# start of Record set

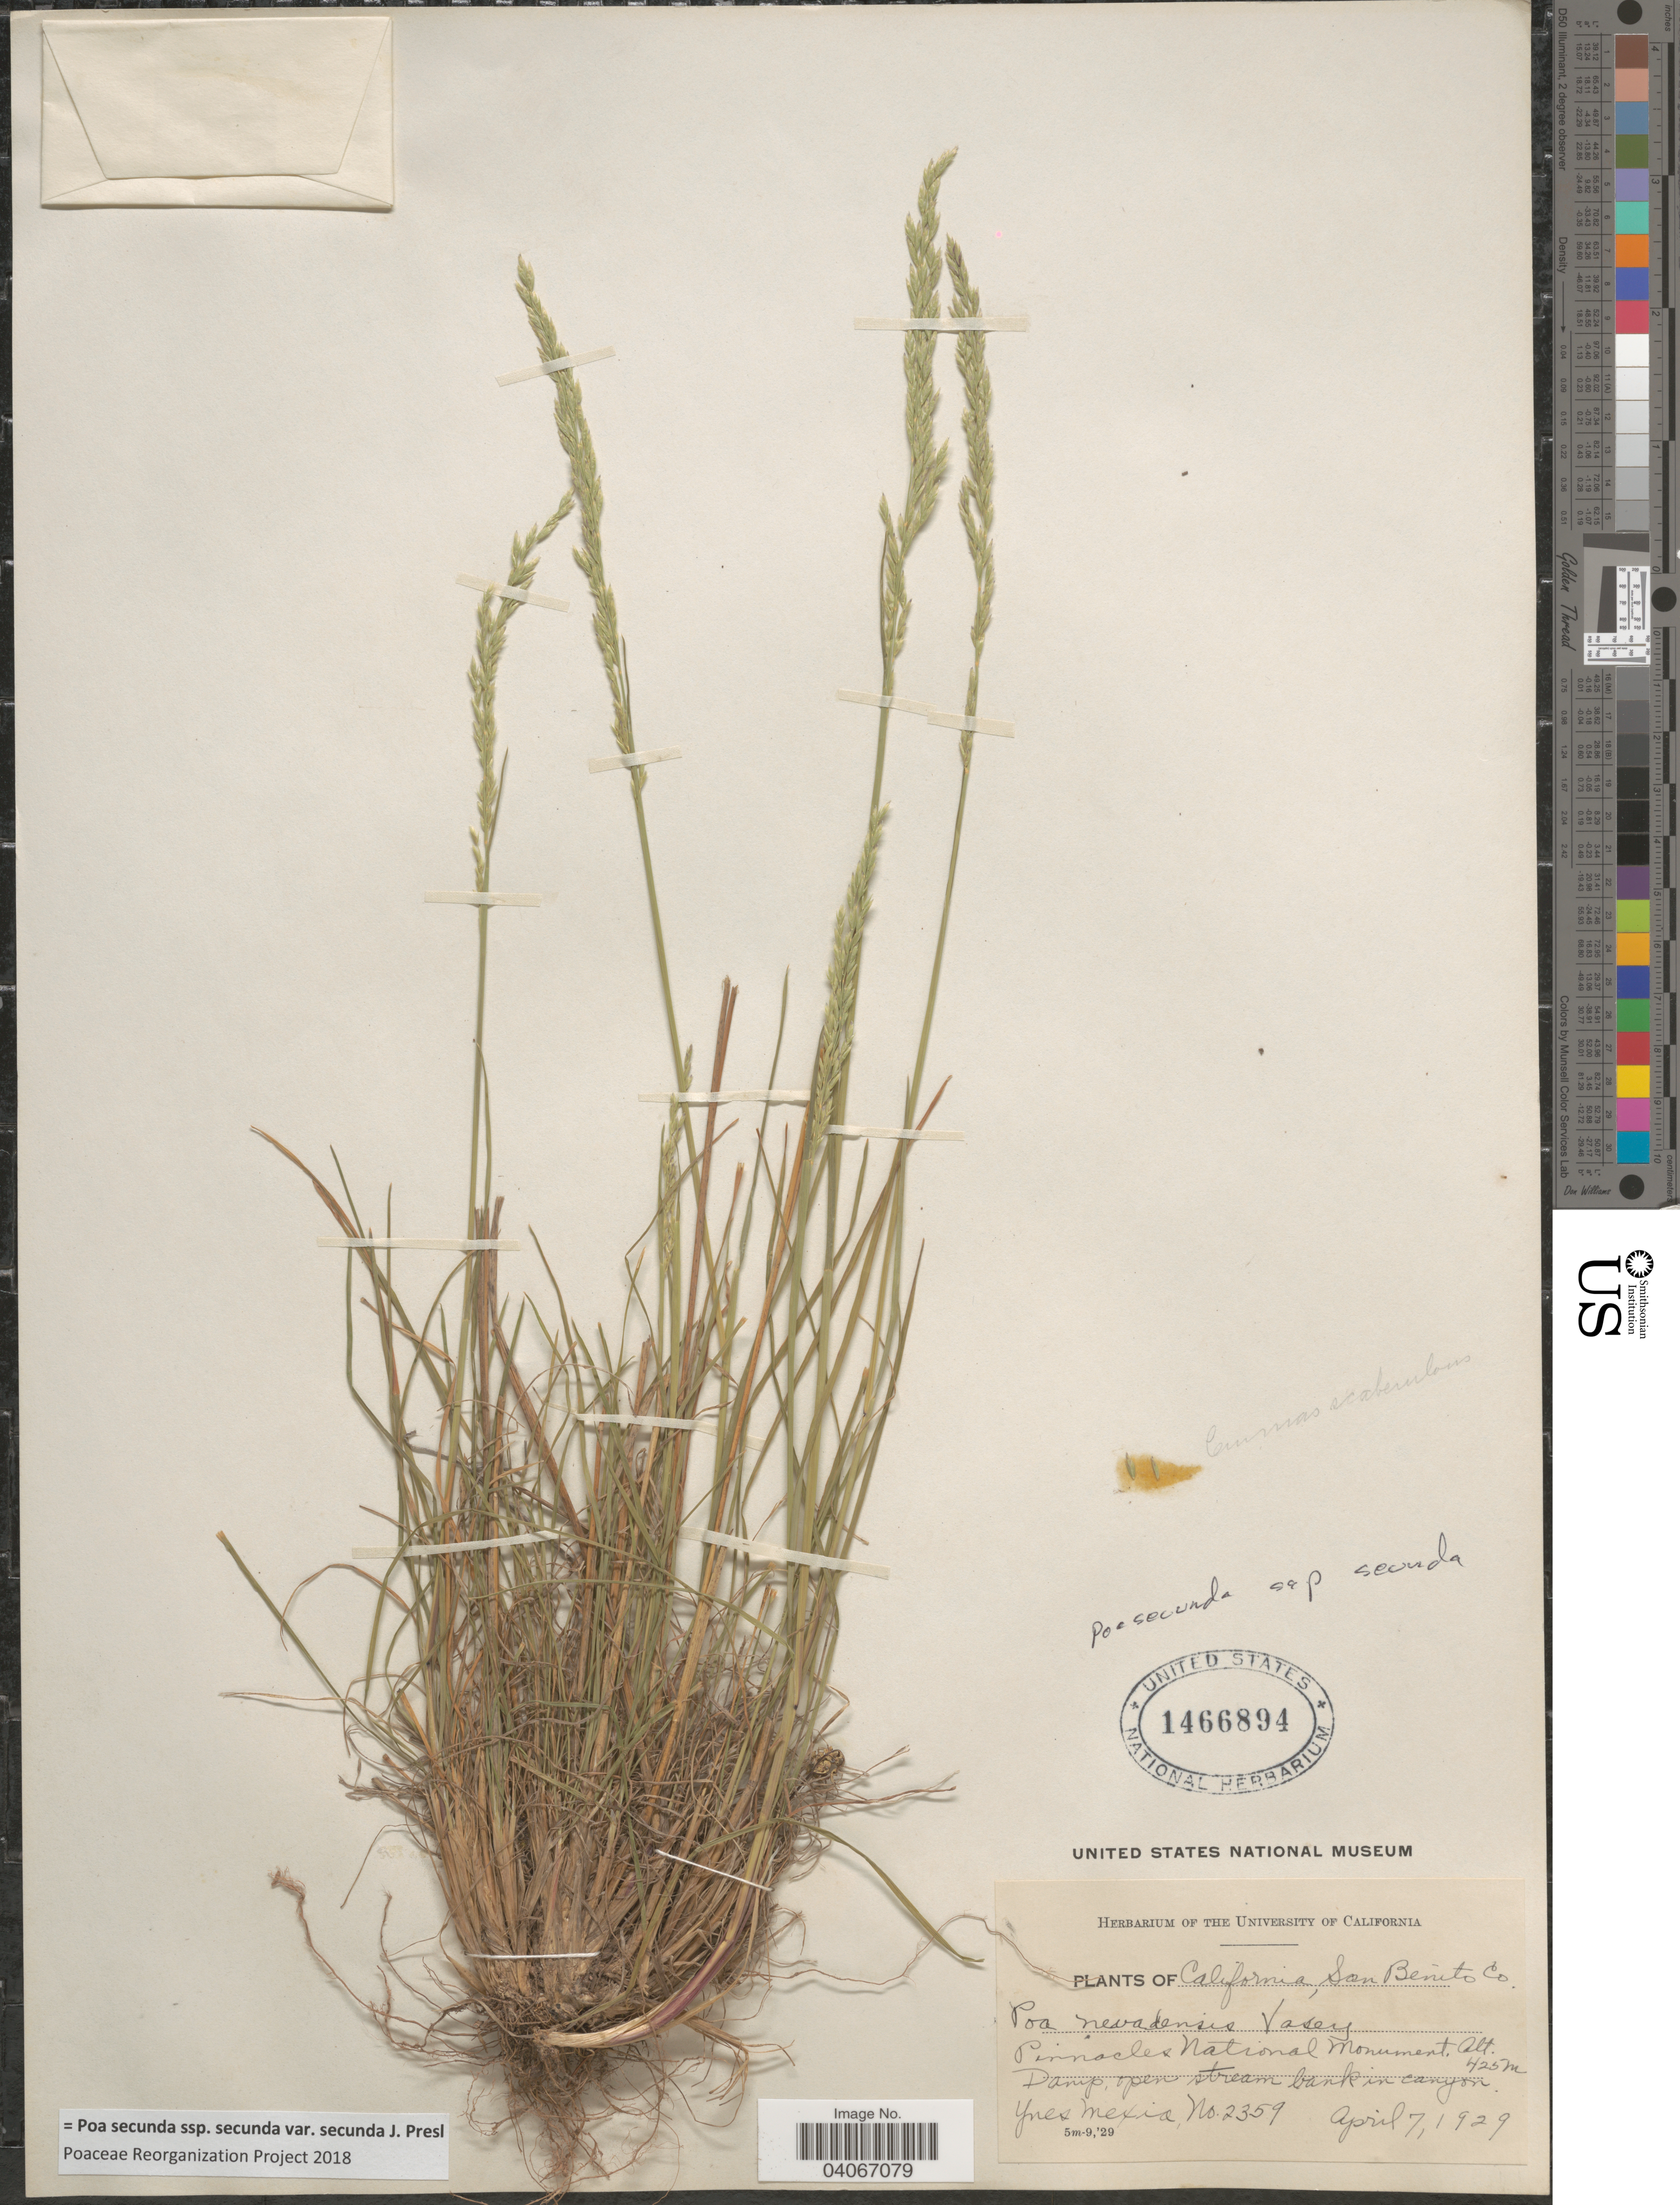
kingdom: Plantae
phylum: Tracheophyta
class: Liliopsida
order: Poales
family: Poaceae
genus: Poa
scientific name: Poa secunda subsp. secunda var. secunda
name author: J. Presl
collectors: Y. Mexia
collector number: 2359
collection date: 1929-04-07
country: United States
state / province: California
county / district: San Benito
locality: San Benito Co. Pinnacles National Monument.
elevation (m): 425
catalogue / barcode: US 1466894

# end of Record set

— What is required —
Copy the records again from their start through the line with "country: United States", substituting "division" for "phylum" and leaving everything else as it stands. Leave the pictures out of the answer.

— Full answer —
kingdom: Plantae
division: Tracheophyta
class: Liliopsida
order: Poales
family: Poaceae
genus: Poa
scientific name: Poa secunda subsp. secunda var. secunda
name author: J. Presl
collectors: Y. Mexia
collector number: 2359
collection date: 1929-04-07
country: United States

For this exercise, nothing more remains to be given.